The New Orleans Saints traded all of their draft picks to the Washington Redskins for the fifth overall selection, which they used to take running back Ricky Williams. It is the first time ever that an NFL team has had only one pick in a draft.

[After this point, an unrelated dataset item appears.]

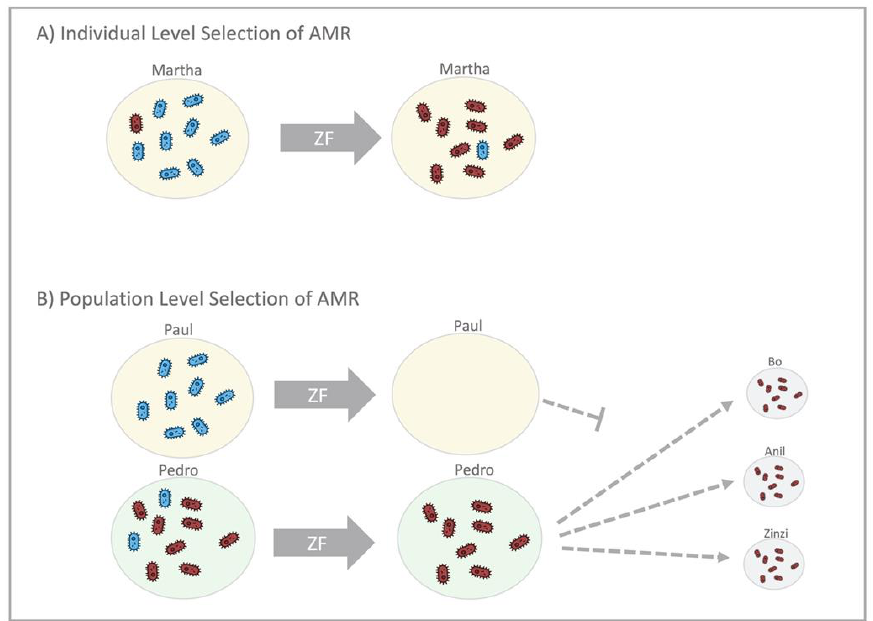
Figure 4. An illustration of individual- and population-level mechanisms that select for antimicrobial resistance (AMR) in commensal Neisseria , using the example of zoliflodacin (ZF). ( A ) In the individual level selection scenario (top), Martha takes ZF, and this eradicates the ZF-susceptible Neisseria (blue bacteria), leaving Martha with predominantly ZF-resistant Neisseria (red bacteria) post-treatment. ( B ) Recent studies have found that commensal Neisseria can be transmitted by kissing. Population-level selection of AMR by widespread use of ZF (bottom) works by eradicating the susceptible Neisseria from Paul and Pedro, leaving only resistant Neisseria to be transmitted by both of them to others.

1999 Washington Redskins draft
| Round | Pick | Player | Position | College | Notes |
| 1 | 7 | Champ Bailey * | Cornerback | Georgia |  |
| 2 | 37 | Jon Jansen | Offensive tackle | Michigan |  |
| 4 | 107 | Nate Stimson | Linebacker | Georgia Tech |  |
| 5 | 165 | Derek Smith | Linebacker | Virginia Tech |  |
| 6 | 181 | Jeff Hall | Placekicker | Tennessee |  |
| 7 | 217 | Tim Alexander | Wide receiver | Oregon State |  |
Made roster * Made at least one Pro Bowl during career

== Regular season ==
=== Schedule ===

| Week | Date | Opponent | Result | Record | Venue | Attendance |
|---|---|---|---|---|---|---|
| 1 | September 12 | Dallas Cowboys | L 35–41 (OT) | 0–1 | Jack Kent Cooke Stadium | 79,237 |
| 2 | September 19 | at New York Giants | W 50–21 | 1–1 | Giants Stadium | 73,170 |
| 3 | September 26 | at New York Jets | W 27–20 | 2–1 | Giants Stadium | 78,161 |
| 4 | October 3 | Carolina Panthers | W 38–36 | 3–1 | Jack Kent Cooke Stadium | 76,831 |
| 5 | Bye |  |  |  |  |  |
| 6 | October 17 | at Arizona Cardinals | W 24–10 | 4–1 | Sun Devil Stadium | 55,893 |
| 7 | October 24 | at Dallas Cowboys | L 20–38 | 4–2 | Texas Stadium | 64,377 |
| 8 | October 31 | Chicago Bears | W 48–22 | 5–2 | Jack Kent Cooke Stadium | 77,621 |
| 9 | November 7 | Buffalo Bills | L 17–34 | 5–3 | Jack Kent Cooke Stadium | 78,721 |
| 10 | November 14 | at Philadelphia Eagles | L 28–35 | 5–4 | Veterans Stadium | 66,591 |
| 11 | November 21 | New York Giants | W 23–13 | 6–4 | Jack Kent Cooke Stadium | 78,641 |
| 12 | November 28 | Philadelphia Eagles | W 20–17 (OT) | 7–4 | Jack Kent Cooke Stadium | 74,741 |
| 13 | December 5 | at Detroit Lions | L 17–33 | 7–5 | Pontiac Silverdome | 77,693 |
| 14 | December 12 | Arizona Cardinals | W 28–3 | 8–5 | Jack Kent Cooke Stadium | 75,851 |
| 15 | December 19 | at Indianapolis Colts | L 21–24 | 8–6 | RCA Dome | 57,012 |
| 16 | December 26 | at San Francisco 49ers | W 26–20 (OT) | 9–6 | 3Com Park | 68,329 |
| 17 | January 2 | Miami Dolphins | W 21–10 | 10–6 | Jack Kent Cooke Stadium | 78,106 |

=== Standings ===

NFC East
| view; talk; edit; | W | L | T | PCT | PF | PA | STK |
| ^{(3)} Washington Redskins | 10 | 6 | 0 | .625 | 443 | 377 | W2 |
| ^{(5)} Dallas Cowboys | 8 | 8 | 0 | .500 | 352 | 276 | W1 |
| New York Giants | 7 | 9 | 0 | .438 | 299 | 358 | L3 |
| Arizona Cardinals | 6 | 10 | 0 | .375 | 245 | 382 | L4 |
| Philadelphia Eagles | 5 | 11 | 0 | .313 | 272 | 357 | W2 |

== Playoffs ==
=== NFC Wild Card Game ===

| Quarter | 1 | 2 | 3 | 4 | Total |
|---|---|---|---|---|---|
| Lions | 0 | 0 | 0 | 13 | 13 |
| Redskins | 14 | 13 | 0 | 0 | 27 |

=== NFC Divisional Game ===
Tampa Bay Buccaneers 14 Washington Redskins 13

Saturday Jan 15, 2000

Start Time: 4:15pm

Stadium: Raymond James Stadium

Attendance: 65,835

|  |  | 1 | 2 | 3 | 4 | Final |
|---|---|---|---|---|---|---|
|  | Washington Redskins | 0 | 3 | 10 | 0 | 13 |
|  | Tampa Bay Buccaneers | 0 | 0 | 7 | 7 | 14 |

The Redskins took a 13 - 0 lead with a field goal in the 2nd quarter, a 100-yard kickoff return for a touchdown by Brian Mitchell in the 3rd, and a second field goal by Brett Conway in the 3rd. The Buccaneers came back late in second half with a 2-yard touchdown run by Mike Alstott and a 1-yard touchdown pass from Shaun King to John Davis. The Redskins had an opportunity to win the game with a field goal as time expired, but the snap was botched.